Le 19 avril 2010, deux ans après la publication d’un article dans La Nation du 11 avril 2008 (premier d’une série de quatre intitulée «Le lynchage médiatique des Serbes»), ses deux auteurs avaient été dénoncés par deux associations (TRIAL et SPM) pour discrimination raciale (article 261 bis du Code pénal) auprès des autorités judiciaires vaudoises.

L’alinéa 4 de cette disposition, on le rappelle, sanctionne notamment le fait de nier ou de minimiser grossièrement un génocide ou d’autres crimes contre l’humanité dans le but de porter atteinte à la dignité humaine d’une personne ou d’un groupe de personnes en raison de leur race, de leur appartenance ethnique ou de leur religion.

La Nation avait réagi le jour même de la dénonciation par un communiqué dont la presse avait restitué l’essentiel. Nos lecteurs en ont eu connaissance dans La Nation du 23 avril 2010.

Il y a un mois, soit presque une année après la dénonciation, le procureur général adjoint du Canton de Vaud a ordonné le classement de l’affaire. En d’autres termes, l’autorité saisie a rendu une décision de non-lieu, tout en mettant les frais de justice (par deux fois 562 francs et 50 centimes) à la charge des rédacteurs, considérant que leurs articles avaient donné lieu à l’action pénale et qu’il leur revenait dès lors d’en assumer les frais. Mis à part le cas du prévenu qui fait de l’obstruction, ce qui n’a pas été le cas en l’occurrence, la possibilité de mettre les frais de justice à la charge d’une personne non condamnée est contestable dans son principe même.

Le 261 bis est sans doute un des articles du Code pénal les plus chargés émotionnellement. Une dénonciation en vertu du 261 bis suscite immédiatement des amalgames et des rapprochements avec les pires forfaits du passé. La presse commente la dénonciation en long et en large, les lettres de lecteurs indignés suivent, internet diffuse tous azimuts. La réputation des personnes dénoncées en souffre quoi qu’il advienne. Une lourde pression s’exerce sur le juge.
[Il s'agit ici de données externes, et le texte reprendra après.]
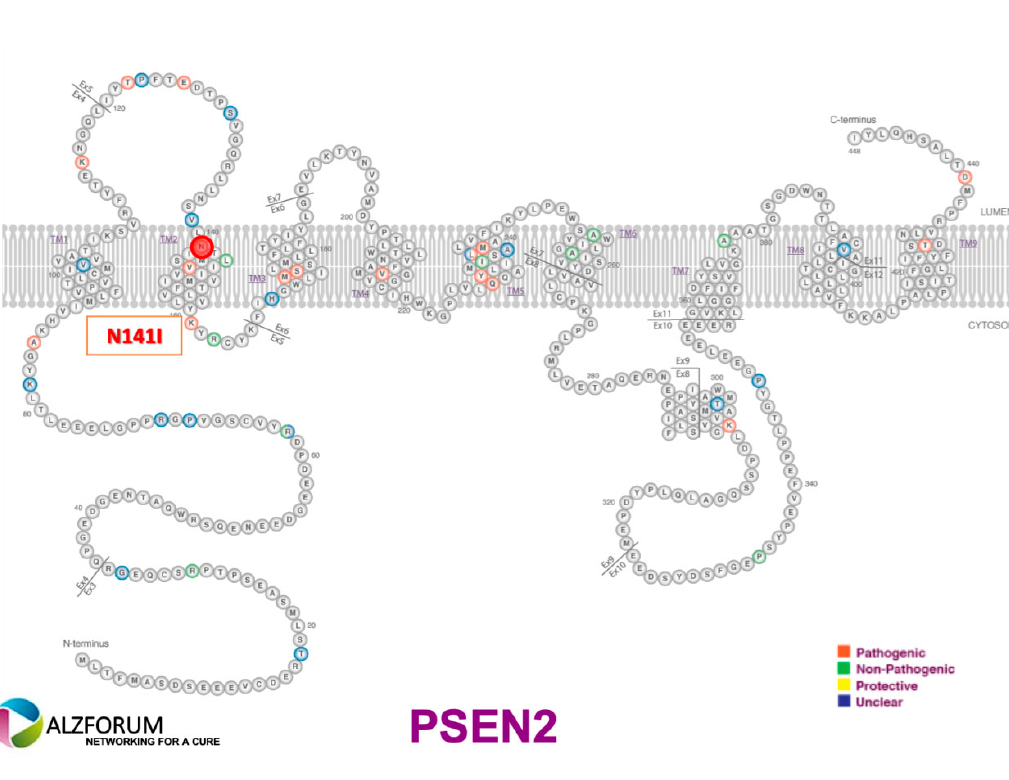
PSEN2: Presenilin 2. Figure 2. Latin American Presenilin 2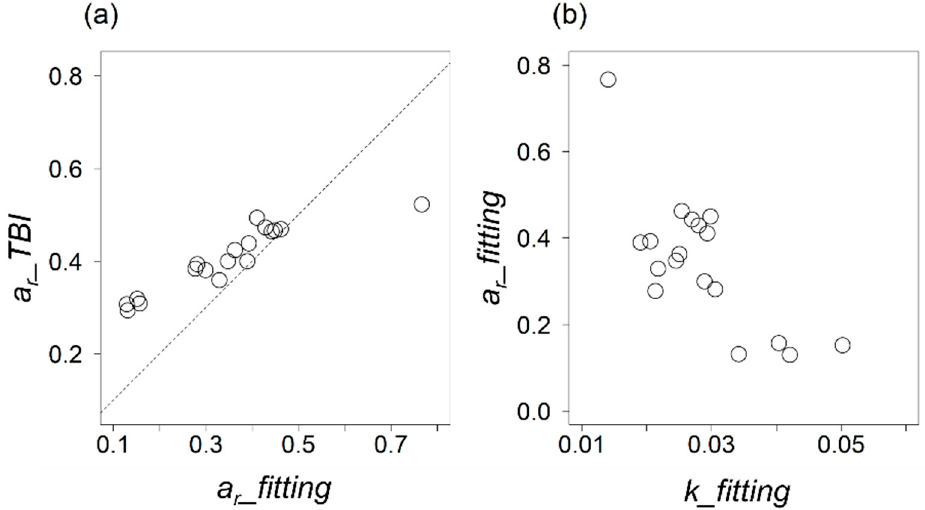
Figure 5. Relationships between ( a ) a r _TBI and a r _fitting and ( b ) a r _fitting and k_fitting . Dashed line indicates the 1:1 line.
Le non-lieu rendu par la justice vaudoise est d’autant plus précieux. L’ordonnance de classement a reconnu que les deux rédacteurs n’avaient pas «abaissé ou discriminé d’une façon qui porte atteinte à la dignité humaine une personne ou un groupe de personnes en raison de leur race, de leur appartenance ethnique ou de leur religion». C’était évident, mais nous sommes heureux de voir la justice vaudoise se rallier à cette évidence.

Les attendus se fondent sur des décisions du Tribunal pénal international pour l’ex-Yougoslavie. Les tribunaux se voient donc désormais investis d’une compétence exorbitante en matière d’histoire: s’ils décident que telle opération militaire ou paramilitaire constitue un crime contre l’humanité, ils la mettent définitivement hors discussion historique. Cela pose un problème de principe aux journalistes et aux historiens. Que reste-t-il de leur crédibilité professionnelle s’ils ne jouissent plus d’une liberté réelle de recherche et de critique?

Quoi qu’il en soit, la décision de la justice vaudoise contribue à une jurisprudence restrictive sur deux points importants: premièrement, la demande des associations dénonciatrices d’être considérées comme parties civiles a été rejetée; elles n’ont donc pas eu la possibilité de recourir. Il est bon qu’une loi aussi explosive que l’article 261 bis du Code pénal ne puisse pas être trop facilement instrumentalisée par des groupes de pression.

Secondement, l’ordonnance de classement confirme la jurisprudence du Tribunal fédéral, strictement conforme à la lettre de la loi, selon laquelle une intention de discrimination raciale – absente en l’occurrence – est nécessaire pour que soit réalisée l’infraction visée à l’article 261 bis alinéa 4 du Code pénal. La pratique tend ainsi à réduire, dans la mesure où c’est possible, le caractère idéologique du 261 bis.